Because dilanubicel is depleted of T cells during manufacturing, the quick expansion of CD8+ T cells in patients must be coming from the healthy donor cord blood unit. This suggests that dilanubicel indeed supports engraftment and immune recovery in recipients. While the exact mechanism underlying this phenomenon is unclear, the authors suggest that dilanubicel may create a primed immune environment through short-term activation of healthy donor T cells. In the future, the researchers hope that more trials will be done to understand how dilanubicel produces these effects and investigate whether it could be used as an adjuvant for other types of hematopoietic stem cell transplants.

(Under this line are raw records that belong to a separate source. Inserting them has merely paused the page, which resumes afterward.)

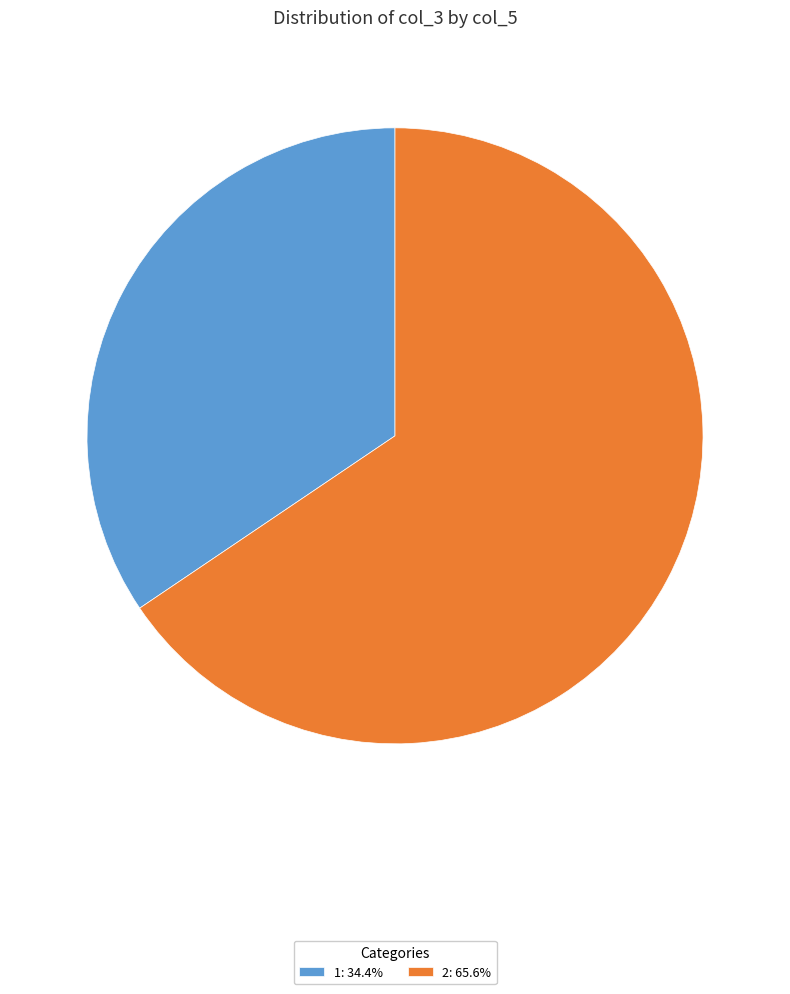

Does any single category account for the majority?

Yes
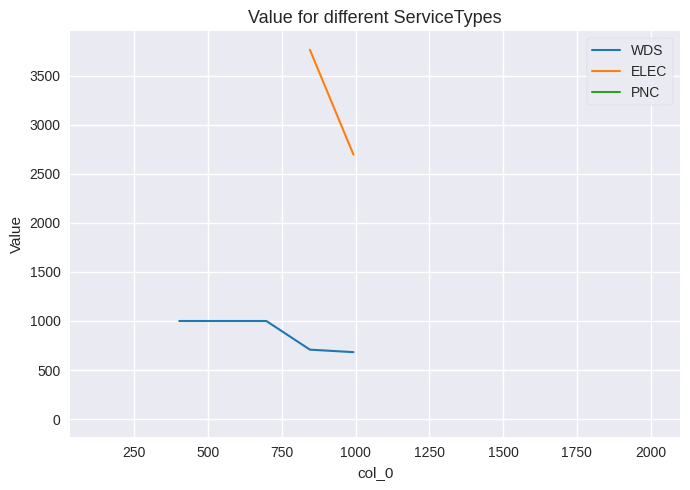

How many categories are shown in the chart?

14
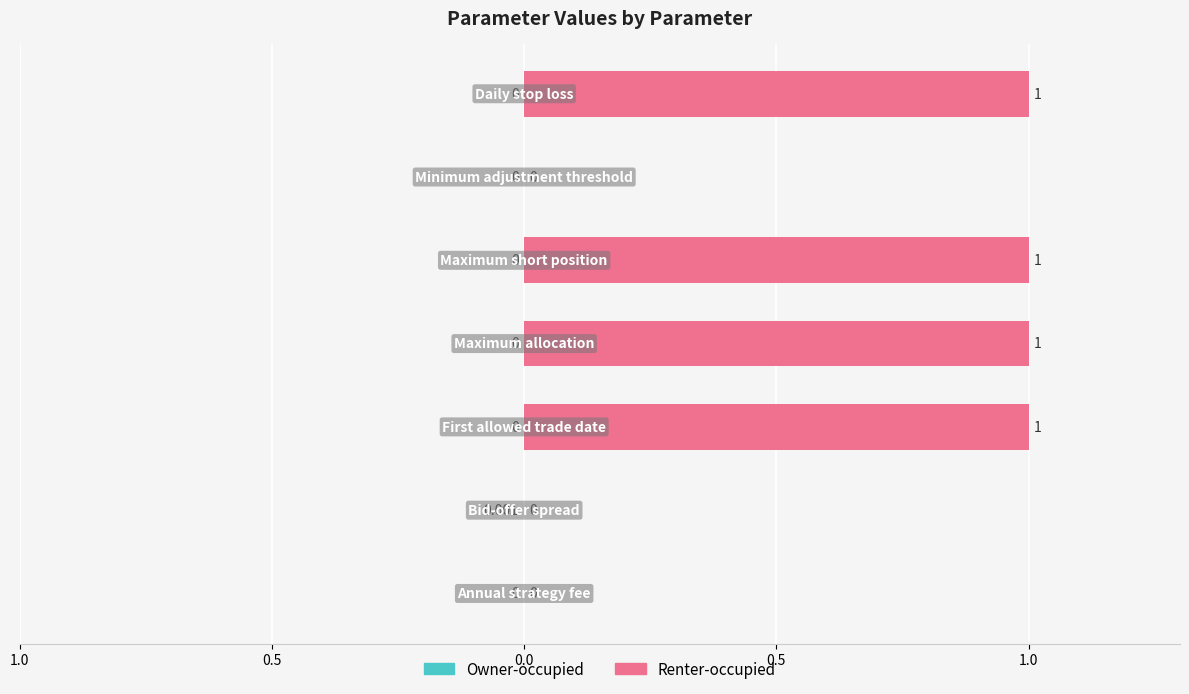

What is the maximum value shown in the chart?

1.0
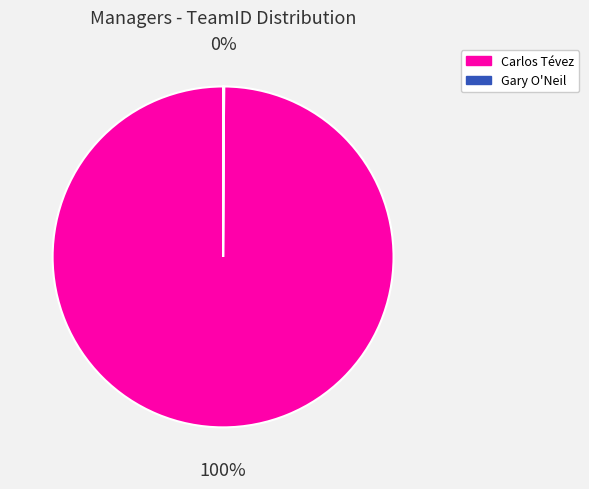

Is there a majority slice in this chart?

Yes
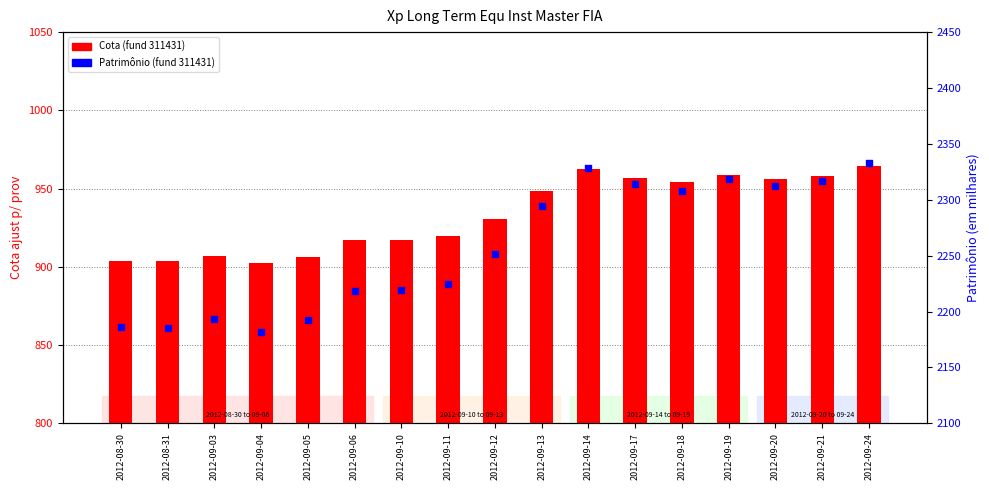

Is the value of Patrimônio (fund 311431) at 2012-09-11 greater than the value of Cota (fund 311431) at 2012-09-05?

Yes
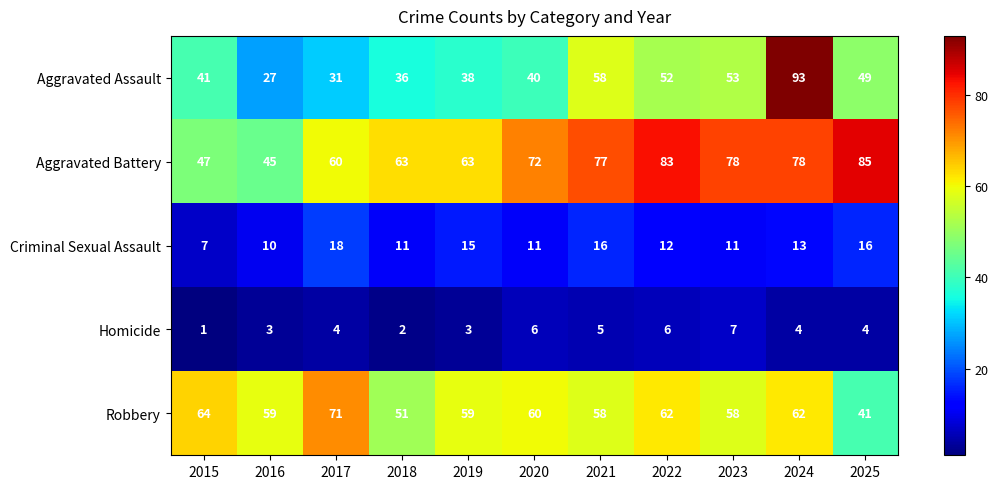

Which series changed the most between 2017 and 2023?

Aggravated Assault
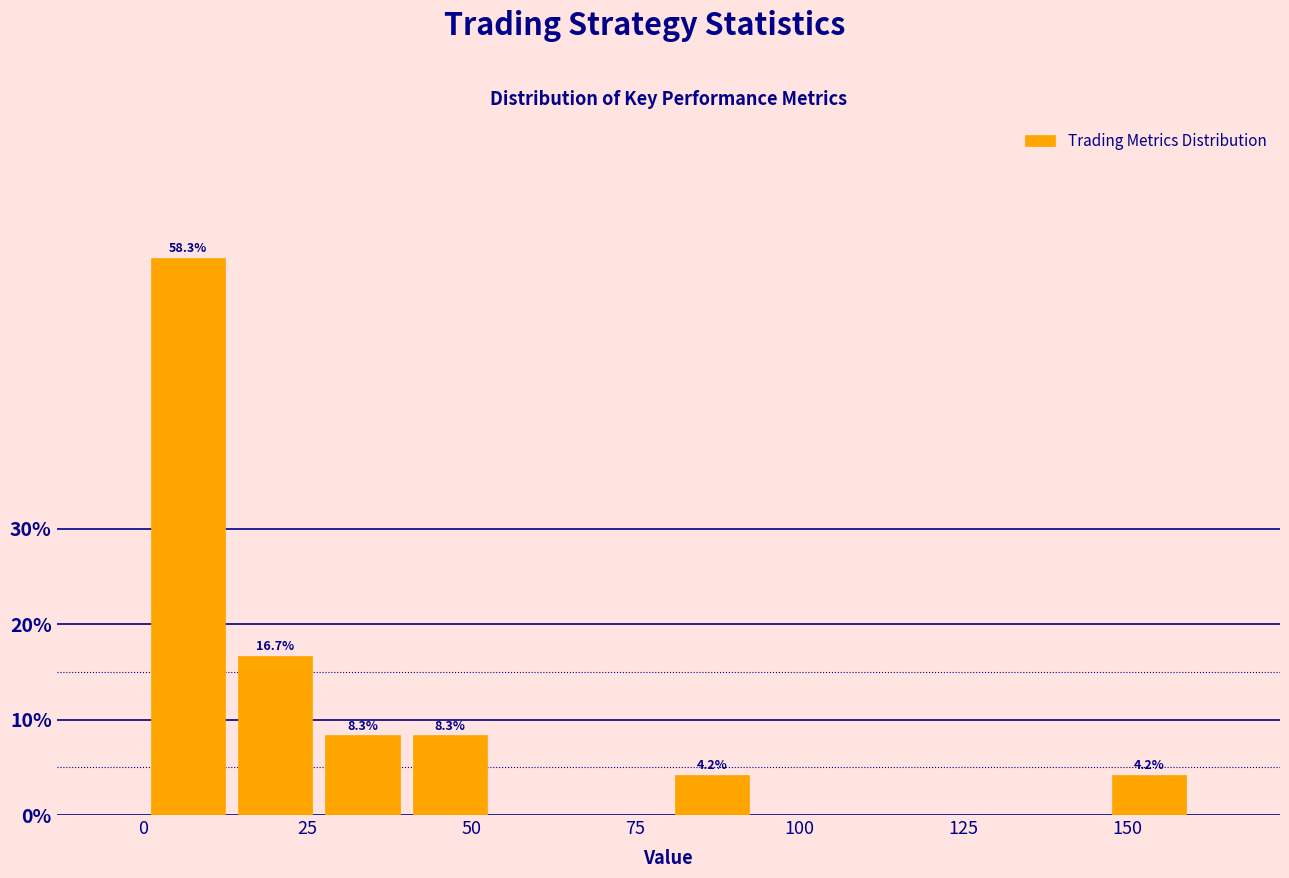

Around what value on the x-axis is the tallest bar? Give the approximate position of its centre, as read against the axis.

5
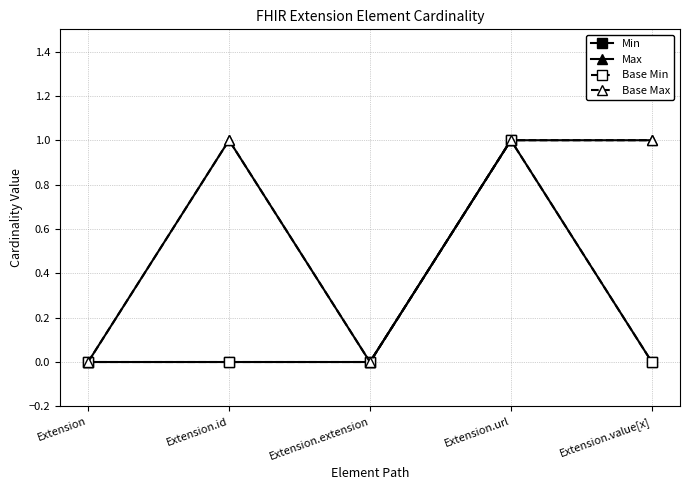

Reading right to left, transcribe all the data shown in this chart.

Min: 0	1	0	0	0
Max: 1	1	0	1	0
Base Min: 0	1	0	0	0
Base Max: 1	1	0	1	0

This work was supported by funding and materials from the Robert J. Kleberg, Jr. and Helen C. Kleberg Foundation, the George & Fay Young Foundation, Fred Hutchinson Cancer Center, and Deverra Therapeutics.

Fred Hutch/University of Washington/Seattle Children’s Cancer Consortium Members Drs. Filippo Milano, Ann Dahlberg, Francesco Mazziotta, Brandon Hadland, Aude Chapuis, and Colleen Delaney contributed to this work.

Milano F, Dahlberg A, Pedersen J, Roberts L, Azure A, Martin L, Mazziotta F, Hadland B, Chapuis AG, Delaney C. 2026. Safety and Clinical Outcomes of Pooled Donor, Nonengrafting Expanded Progenitor Cells in Single-Unit Cord Blood Transplantation. J Clin Oncol. 2026 Apr 27:JCO2502510. doi: 10.1200/JCO-25-02510.